Antarctica is at the end of the world, a destination of extremes of climate, difficult to reach, but so rewarding for the traveling wildlife and landscape photographer.  The White Continent is unique in belonging to no country, but being shared as a truly special and unique resource.  The first time we went, it was for the wildlife: vast fields of penguins, fur seals and elephant seals, albatrosses.

Chinstrap penguins are among the 7 species of penguins which can be seen in Antarctica and sub-Antarctic islands.
A gentoo penguin in snow-white Antarctica.


Glacier blues and sculptural forms abound in icebergs in Antarctic waters.

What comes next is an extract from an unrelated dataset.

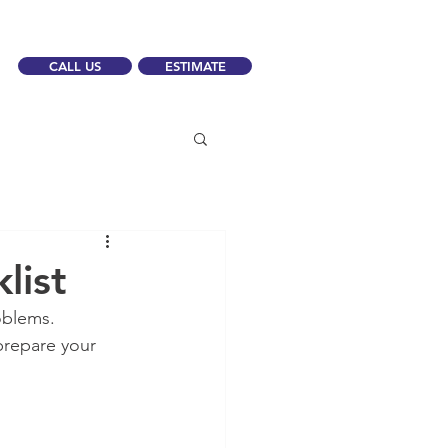
CALL US
ESTIMATE
list
oblems.
 prepare your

What took us back again was the ephemeral light and stark splendor of the landscapes. It seduced us, so much that we’re heading there again soon for our third trip.  What we’ve learned about the ins and outs of travel to Antarctica may help traveling photographers decide if or how to experience it.

The basics

  1. It’s expensive. The price will vary with the length of the trip, cabin type and destinations, but range from $10,000 on up, with most trips being in the $14-25,000 range.
  2. There are no hotels: Essentially all Antarctic travel is by boat, which functions as a floating hotel.
A leopard seal on an ice floe in Antarctica; some excursions will be by Zodiac craft, as seen in the background.


Your first decision is where to go. Most trips suitable for photographers go to the Antarctic peninsula, the land, and islands which extend north from the continent towards the southern tip of South America. In my mind, the first major decision is whether also to go to South Georgia. Because of the distances and logistics involved, many trips these days go EITHER to Antarctica OR South Georgia (usually coupled with the Falklands). Doing both is well worth it if you can manage the expense and time required. Our prior trips are illustrative:

Our first excursion

The first time we went, 15 years ago, our 3-week trip with Lindblad Expeditions/National Geographic began in Santiago, Chile.  We took an included charter flight to the Falkland Islands, where we boarded the boat. From the Falklands, it took two days at sea to reach South Georgia Island. After too few days there, another two days at sea brought us to the Antarctic peninsula. We finished our journey returning by boat to the Falklands and flew back from there. In the cheapest stateroom (opposite the cruise director and from a seasickness point of view, one of the better choices), this trip was under $10,000 each for the nearly three weeks.

Trips like these, including the Antarctic peninsula AND South Georgia, seem to be relatively rare these days.  Undoubtedly, the length of trip and the expense underpin the tendency these days for trips either to go to the peninsula OR to go to the Falkland Islands and South Georgia.

Our second trip

By the time of our second trip, three years ago, another option had emerged: Flying to Antarctica.  This sounds irresistible, trading two days at sea for a 2-hour flight to King George Island, where the boat will be waiting. This is a nice option, but there are caveats. On our trip, the second of two identical trips organized by Luminous Landscape, the trip immediately preceding ours never made it to Antarctica. It wasn’t for lack of trying, but the fog and weather windows never permitted the group to land. That’s the exception, but it can happen. As for the 2-hour flight, it may well consume an entire day, as ours did. This isn’t an ordinary commercial flight that leaves at a scheduled hour, weather permitting. In flying to Antarctica, the weather permitting part of the equation dominates. It would be fairer to say the exchange is two days at sea vs. one day accomplishing a 2-hour flight. For the very prone to seasickness, this may still be an attractive option.

This trip was about $12,000 each but was only for one week. With travel time, we only had four full days on the peninsula, which was wonderful, but felt a day too short for me. I should also point out that the cost for most of the other passengers in double cabins was $14,000.  Sharing a room with a friend in one of the few triples saved us each $2000, just about paying for our follow-up trip the next week to Patagonia.

Your home away from home in Antarctica: An expedition ship with an ice-strengthened hull. This is Neko Harbor; the patch of rock and soil without snow is a gentoo penguin colony.

Our current voyage

This upcoming trip is for three weeks, including the Falklands, South Georgia and the Antarctic peninsula. It is an all-suite boat, starting at $21,500 per person in double cabins and ranging up to over $37,000 for increasingly more sumptuous suites. There are a few triples, so we’re buddying up again with our stalwart travel companion. In a triple, our tariff is $16,000 per person. We booked 1.5 years before and received a 10% early booking discount, bringing our cost per person down to the relative bargain price of $14,400 each, saving Steve and me $10,000 and our friend $5000, as well as the potential pain of roommate potluck (at least he knows what he’s getting into!).

After our second trip, we yearned for more time at the peninsula AND a return to South Georgia. Time and money aside, they are both splendid and worthy of the considerable effort required to experience them.

In a follow-up post, we’ll compare specific trips geared to photographers as to cost, destinations (how much time and where) and logistics.

Close-up encounters with wildlife, like this Weddell seal sprawled on an ice floe, are a major lure of Antarctica.